Meu primo morreu do jeito certo

O celular tocou e minha mãe deu a notícia de uma vez só: “Filho, o João Hamilton descansou”! Foi quase um ano de luta contra um câncer galopante. Acompanhei de longe a batalha dele em favor da vida. Quando os médicos suspeitaram de que seria “a tal doença”, resolveram fazer a cirurgia. Não adiantou. O estágio estava muito adiantado. Friamente, o médico disse que ele teria mais ou menos um mês de vida. Outras pessoas, nesta situação, se revoltariam e passariam trinta dias de angústia, amargura e revolta. Mas, meu saudoso primo surpreendeu a todos. Assumiu o fato como normal e passou a preparar bem o momento final e a viver cada dia como se fosse o último. Quem o encontrava ficava pasmo com a naturalidade com que ele se referia ao seu fim iminente.

Ele tinha algo de Francisco de Assis, o qual chegou a chamar a morte de irmã. Preparou a família. Consolou a esposa e a filha. Deu dicas para o padre que iria fazer o sermão de seu enterro. Distribuiu os bens. Organizou tudo direitinho. Quem o visitava – com a intenção de lhe dizer algo que o animasse – voltava para casa com uma palavra quase incompreensível. Como entender que a dita “doença maldita” se torne uma “bênção” na vida de alguém? Ele descobriu que nem sempre o milagre nos livra da dor. Às vezes, ele nos garante o céu. Entendeu que aquele que tem um câncer vive o purgatório por antecipação. Ele mesmo consolou os doentes. Somente pessoas nestas condições têm autoridade moral para dizer que a doença pode ser uma bênção.

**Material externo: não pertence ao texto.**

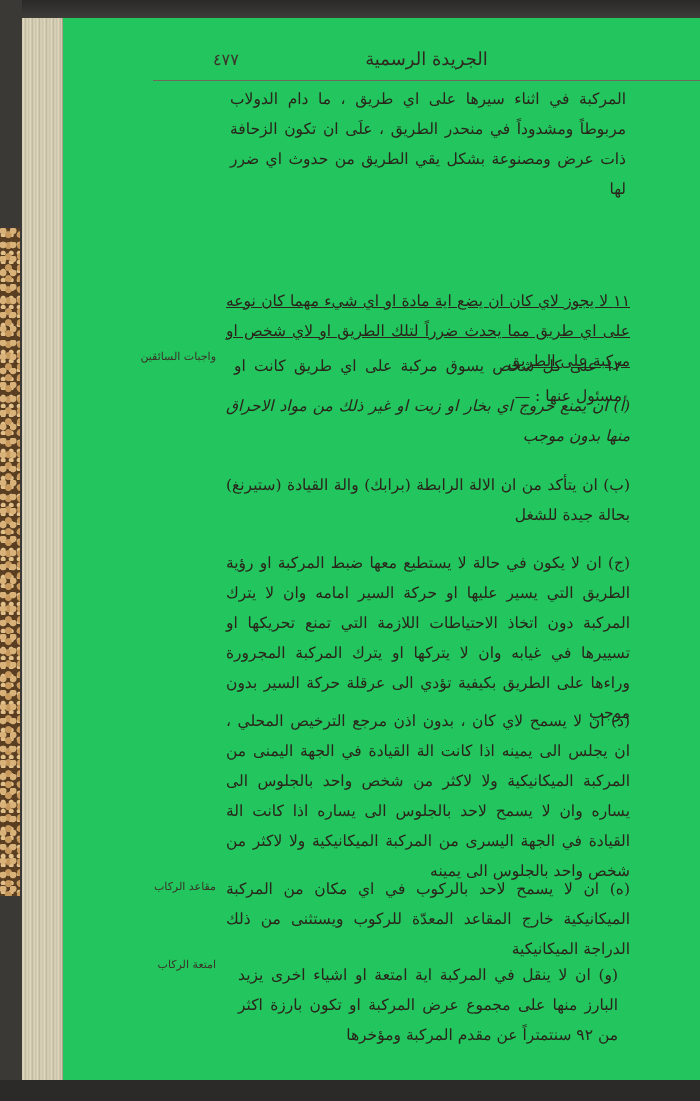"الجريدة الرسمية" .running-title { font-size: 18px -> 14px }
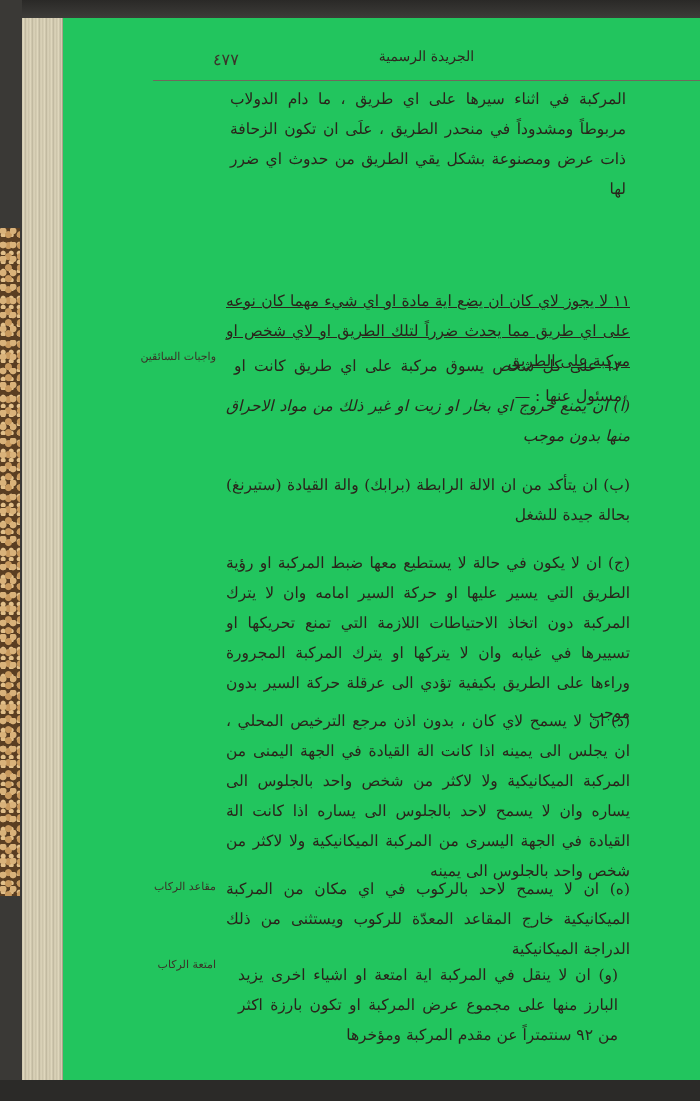"١٠ يجب ان لا تزيد" p.para { html: none -> <p>١٠ يجب ان لا تزيد حمولة المركبة مع وزنها على اي دولاب من دواليبها ، اذا كانت هذه الدواليب من الحديد ، على خمسين كيلوغرام لكل سنتمتر من عرض الحديد</p> }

Já estava tudo pronto. Passaram-se os trinta dias da sentença médica. Ele permanecia entre nós. Durou doze vezes o que a medicina previu, pois soube dar um sentido à vida. Quando já estava bastante fraco, ainda teve forças para reunir toda a família no aniversário de sua esposa e dar uma festa. Foi seu último testemunho público de uma vida vitoriosa. Depois disso, ele passou a se preparar para o grande encontro.

João Hamilton não era um santo do tipo padrão. Nunca foi “igrejeiro”. Era caminhoneiro. Homem das estradas. Comeu e fumou demais. A natureza não o perdoou, mas, por algum motivo, Deus lhe deu a graça de uma morte bonita nos braços da filha a quem tanto amou. Morreu cedo. Não chegou aos sessenta anos de idade. A morte é um fato diante do qual muitas coisas escondidas aparecem. Por vezes, quem era mau fica bom e alguns bons acabam revelando suas maldades. Ateus pedem oração e cínicos fazem seu ato de contrição. No dia da morte de Jesus, um ladrão acabou ganhando o céu. E o outro? Perdeu a chance de ouro.

Mas fico me perguntando: “Por que tenho de esperar uma doença, ou o momento fatal?” Não é mais inteligente mudar agora? João Hamilton nos faz pensar. Ninguém sabe o dia ou a hora. Sempre pensamos que a tragédia baterá na porta do vizinho. Mas, um dia, o sinistro nos encontra e é bom que estejamos preparados. Pode não haver o tempo de três ou quatro meses para prepararmos tudo direitinho. Que tal fazer uma confissão?